**Saved data entries**
>>>>

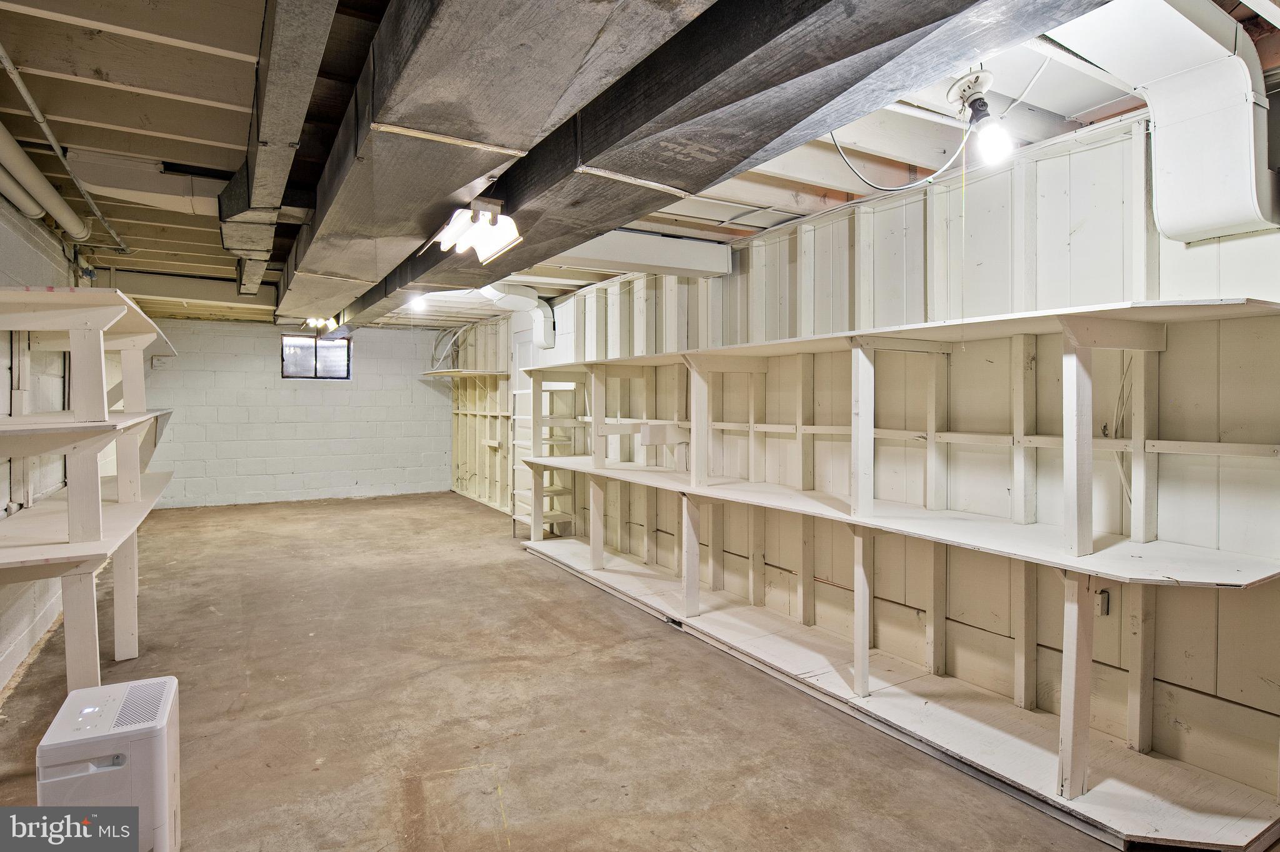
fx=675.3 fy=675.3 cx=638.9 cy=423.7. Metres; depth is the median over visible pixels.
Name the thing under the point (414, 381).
back wall
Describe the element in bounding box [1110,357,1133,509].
electrical cable
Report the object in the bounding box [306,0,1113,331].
air duct
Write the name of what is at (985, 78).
light bulb
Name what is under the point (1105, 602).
electrical outlet
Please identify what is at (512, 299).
duct pipe
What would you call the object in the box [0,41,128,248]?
conduit pipe
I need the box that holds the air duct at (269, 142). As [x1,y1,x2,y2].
[218,0,337,304]
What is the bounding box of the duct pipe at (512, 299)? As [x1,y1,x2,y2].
[480,282,557,346]
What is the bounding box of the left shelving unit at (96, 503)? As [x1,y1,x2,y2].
[0,285,177,697]
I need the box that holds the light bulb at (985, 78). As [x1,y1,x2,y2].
[945,69,1014,163]
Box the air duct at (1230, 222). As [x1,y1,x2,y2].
[1041,0,1279,242]
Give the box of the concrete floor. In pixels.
[0,490,1148,851]
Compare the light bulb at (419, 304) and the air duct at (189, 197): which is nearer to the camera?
the air duct at (189, 197)
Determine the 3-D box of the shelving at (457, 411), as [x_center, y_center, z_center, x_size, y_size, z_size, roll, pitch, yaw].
[-2.112,0.186,8.823,0.435,1.755,2.023,-1,2,-31]
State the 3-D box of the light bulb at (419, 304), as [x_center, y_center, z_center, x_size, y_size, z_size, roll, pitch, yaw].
[-2.091,-1.165,6.337,0.169,0.164,0.178,-1,2,-31]
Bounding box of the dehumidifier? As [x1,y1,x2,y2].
[31,675,181,851]
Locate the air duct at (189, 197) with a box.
[62,149,226,216]
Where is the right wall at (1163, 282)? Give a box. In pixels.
[451,105,1279,816]
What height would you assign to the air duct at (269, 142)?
0.259 m
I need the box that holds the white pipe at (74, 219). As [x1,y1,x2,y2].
[0,123,88,240]
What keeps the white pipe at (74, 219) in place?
attached to the ceiling
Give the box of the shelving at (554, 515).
[508,373,579,539]
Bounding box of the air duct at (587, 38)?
[272,0,719,325]
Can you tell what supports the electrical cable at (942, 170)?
hanging from the ceiling
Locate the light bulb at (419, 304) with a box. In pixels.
[405,293,427,311]
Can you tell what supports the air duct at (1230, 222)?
attached to the ceiling
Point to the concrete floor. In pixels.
(547, 582)
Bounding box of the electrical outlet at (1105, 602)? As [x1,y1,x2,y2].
[1093,586,1110,616]
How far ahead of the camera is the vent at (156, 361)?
8.34 m
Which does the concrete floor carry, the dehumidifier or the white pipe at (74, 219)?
the dehumidifier
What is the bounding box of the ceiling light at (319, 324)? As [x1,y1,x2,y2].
[303,315,337,333]
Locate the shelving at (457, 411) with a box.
[445,366,512,514]
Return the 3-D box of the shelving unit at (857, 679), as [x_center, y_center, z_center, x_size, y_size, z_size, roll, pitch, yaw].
[0.693,0.414,3.778,0.729,1.599,4.608,-1,2,-31]
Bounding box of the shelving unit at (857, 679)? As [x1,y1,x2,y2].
[519,299,1279,848]
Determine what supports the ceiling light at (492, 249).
attached to the air duct at (539, 237)
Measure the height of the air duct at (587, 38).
0.357 m
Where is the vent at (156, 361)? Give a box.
[150,355,173,368]
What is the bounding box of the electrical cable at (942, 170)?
[825,128,968,191]
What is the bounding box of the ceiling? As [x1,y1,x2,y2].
[0,0,1279,321]
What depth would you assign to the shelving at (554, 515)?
6.56 m
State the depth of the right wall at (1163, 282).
2.87 m
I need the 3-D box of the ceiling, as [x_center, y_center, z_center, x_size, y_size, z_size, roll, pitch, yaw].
[-1.114,-1.290,4.330,5.207,0.129,10.383,-1,2,-31]
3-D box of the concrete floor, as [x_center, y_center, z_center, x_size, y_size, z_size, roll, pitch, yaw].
[-1.261,1.256,3.980,4.342,0.111,10.680,-1,2,-31]
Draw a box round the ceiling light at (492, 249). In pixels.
[432,195,521,264]
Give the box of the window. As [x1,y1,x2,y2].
[281,334,351,379]
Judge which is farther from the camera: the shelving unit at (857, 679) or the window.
the window
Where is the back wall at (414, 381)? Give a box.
[130,315,454,507]
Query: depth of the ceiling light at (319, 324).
7.62 m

<<<<

**WHAT YOU SHOULD DO**
Every entry above needs to be printed again exactly, with its pictures left out.

**SOLUTION TO THE EXERCISE**
fx=675.3 fy=675.3 cx=638.9 cy=423.7. Metres; depth is the median over visible pixels.
Name the thing under the point (414, 381).
back wall
Describe the element in bounding box [1110,357,1133,509].
electrical cable
Report the object in the bounding box [306,0,1113,331].
air duct
Write the name of what is at (985, 78).
light bulb
Name what is under the point (1105, 602).
electrical outlet
Please identify what is at (512, 299).
duct pipe
What would you call the object in the box [0,41,128,248]?
conduit pipe
I need the box that holds the air duct at (269, 142). As [x1,y1,x2,y2].
[218,0,337,304]
What is the bounding box of the duct pipe at (512, 299)? As [x1,y1,x2,y2].
[480,282,557,346]
What is the bounding box of the left shelving unit at (96, 503)? As [x1,y1,x2,y2].
[0,285,177,697]
I need the box that holds the light bulb at (985, 78). As [x1,y1,x2,y2].
[945,69,1014,163]
Box the air duct at (1230, 222). As [x1,y1,x2,y2].
[1041,0,1279,242]
Give the box of the concrete floor. In pixels.
[0,490,1148,851]
Compare the light bulb at (419, 304) and the air duct at (189, 197): which is nearer to the camera?
the air duct at (189, 197)
Determine the 3-D box of the shelving at (457, 411), as [x_center, y_center, z_center, x_size, y_size, z_size, roll, pitch, yaw].
[-2.112,0.186,8.823,0.435,1.755,2.023,-1,2,-31]
State the 3-D box of the light bulb at (419, 304), as [x_center, y_center, z_center, x_size, y_size, z_size, roll, pitch, yaw].
[-2.091,-1.165,6.337,0.169,0.164,0.178,-1,2,-31]
Bounding box of the dehumidifier? As [x1,y1,x2,y2].
[31,675,181,851]
Locate the air duct at (189, 197) with a box.
[62,149,226,216]
Where is the right wall at (1163, 282)? Give a box. In pixels.
[451,105,1279,816]
What height would you assign to the air duct at (269, 142)?
0.259 m
I need the box that holds the white pipe at (74, 219). As [x1,y1,x2,y2].
[0,123,88,240]
What keeps the white pipe at (74, 219) in place?
attached to the ceiling
Give the box of the shelving at (554, 515).
[508,373,579,539]
Bounding box of the air duct at (587, 38)?
[272,0,719,325]
Can you tell what supports the electrical cable at (942, 170)?
hanging from the ceiling
Locate the light bulb at (419, 304) with a box. In pixels.
[405,293,427,311]
Can you tell what supports the air duct at (1230, 222)?
attached to the ceiling
Point to the concrete floor. In pixels.
(547, 582)
Bounding box of the electrical outlet at (1105, 602)? As [x1,y1,x2,y2].
[1093,586,1110,616]
How far ahead of the camera is the vent at (156, 361)?
8.34 m
Which does the concrete floor carry, the dehumidifier or the white pipe at (74, 219)?
the dehumidifier
What is the bounding box of the ceiling light at (319, 324)? As [x1,y1,x2,y2].
[303,315,337,333]
Locate the shelving at (457, 411) with a box.
[445,366,512,514]
Return the 3-D box of the shelving unit at (857, 679), as [x_center, y_center, z_center, x_size, y_size, z_size, roll, pitch, yaw].
[0.693,0.414,3.778,0.729,1.599,4.608,-1,2,-31]
Bounding box of the shelving unit at (857, 679)? As [x1,y1,x2,y2].
[519,299,1279,848]
Determine what supports the ceiling light at (492, 249).
attached to the air duct at (539, 237)
Measure the height of the air duct at (587, 38).
0.357 m
Where is the vent at (156, 361)? Give a box.
[150,355,173,368]
What is the bounding box of the electrical cable at (942, 170)?
[825,128,968,191]
What is the bounding box of the ceiling? As [x1,y1,x2,y2].
[0,0,1279,321]
What depth would you assign to the shelving at (554, 515)?
6.56 m
State the depth of the right wall at (1163, 282).
2.87 m
I need the 3-D box of the ceiling, as [x_center, y_center, z_center, x_size, y_size, z_size, roll, pitch, yaw].
[-1.114,-1.290,4.330,5.207,0.129,10.383,-1,2,-31]
3-D box of the concrete floor, as [x_center, y_center, z_center, x_size, y_size, z_size, roll, pitch, yaw].
[-1.261,1.256,3.980,4.342,0.111,10.680,-1,2,-31]
Draw a box round the ceiling light at (492, 249). In pixels.
[432,195,521,264]
Give the box of the window. As [x1,y1,x2,y2].
[281,334,351,379]
Judge which is farther from the camera: the shelving unit at (857, 679) or the window.
the window
Where is the back wall at (414, 381)? Give a box.
[130,315,454,507]
Query: depth of the ceiling light at (319, 324).
7.62 m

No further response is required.